Everyone Is Not Constantly Being Friends Without You

Everyone does not have more friends than you, even though, as a study at UBC Vancouver indicated, plenty of people believe their friends all have more friends. Everyone is not going to parties you’re not invited to, meeting a wide array of people across all backgrounds and slices of life, who come together in a rich tapestry of social circles that rivals the opening titles of Sesame Street.

Contrary to the beliefs of 48 per cent of first-year university students in the study, everyone else is not establishing a vast network of acquaintances, each cemented over a hearty handshake, learning each person’s full name immediately upon first hearing it. They are not keeping in regular touch with these acquaintances, spotting them across the room at parties and picking up exactly where they left off last time, wordlessly agreeing whether to hug or shake hands, alerting them to career opportunities and good restaurants, remembering each one’s birthday and sending warm wishes without even being reminded by Facebook.

While your fear of missing out on the social scene can both lower your sense of well-being and inspire you to make more of your own friendships, your friends are not having constant adventures together without you that change their outlook forever and form an uncrackable bond that will last through to old age. They are not constantly sharing their deepest secrets and anxieties, then running to each other’s homes to comfort each other with a night of Netflix, wine, and truth or dare. They are not referencing those deep secrets in conversation with a single stray word, or just the raise of an eyebrow, and the twitch of a smile that says everything is OK, all jokes made in love. They do not end every night staring out across the nearest large body of water, passing a brown-bagged bottle of liquor back and forth, meditating on the lessons of the past and the promise of the future. They do not help each other move on the 30th of every month. They have not all saved each other’s lives.

As indicated by research, mathematically, a few outliers give the rest of us an exaggerated impression of how many friends everyone else has, and your friends’ other friends do not all live in one building where their lives interweave as one, a character-driven ensemble dramedy for and by themselves, learning to love and appreciate each other’s foibles, seeing their differences outweighed by their more essential similarities, none of which you possess. They have not weathered screaming matches and belly-emptying sobs and shared dark nights of the soul and come out the stronger for it. They have not all nursed each other back to health with homemade soup flavoured by the bones of the chicken wings they ordered on Deliveroo weeks ago (they don’t all swat each other’s wrists when they go to “settle up”, saying, “Oh stop it, you can get me next time,” nor do they then sneak each other a few bucks anyway and text each other just to practice symbolising their deep rapport in a chain of emoji), chicken wings stored in the freezer, then boiled into life-giving broth, a culinary symbol of how their friendship feeds into itself until it sinks into their marrow.
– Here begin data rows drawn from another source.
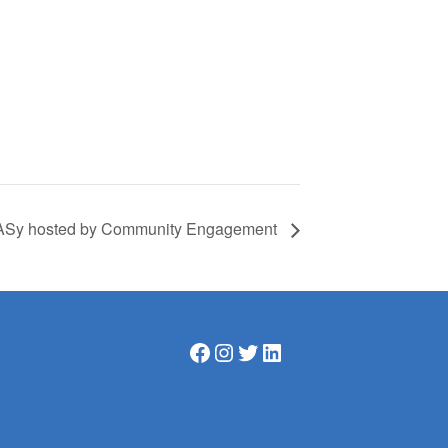
SASy hosted by Community Engagement
Facebook
Instagram
Twitter
LinkedIn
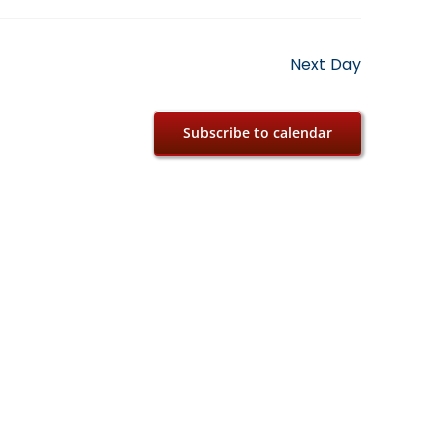
Next Day
Subscribe to calendar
While social media use is associated with feelings of social isolation, everyone is not in a big group text right now without you, churning through idiolectic memes and building a microculture so rich any sociologist would give up tenure just for an hour alone with this primary source. They aren’t swapping out-of-context images from the internet that each earn 10 replies of “OH MY GOD THAT IS PRECISELY US” along with 10 perfect reaction GIFs from their favourite show that aren’t even from Giphy. They aren’t sharing Spotify tracks that make the others cry at their desks with their precision of relevant meaning and the way the cross-genre cover really brings out the true tone of the lyrics. They aren’t all huddling together in a group embrace, comforted by each other’s touch, fingers interlocking, limbs tangling, now melding into one giant homunculus of friendship, the group mind fusing, flesh cohering, see them rise from the sky now, are they fading into invisibility or just drifting off beyond your field of vision, you left down here to inherit the Earth alone.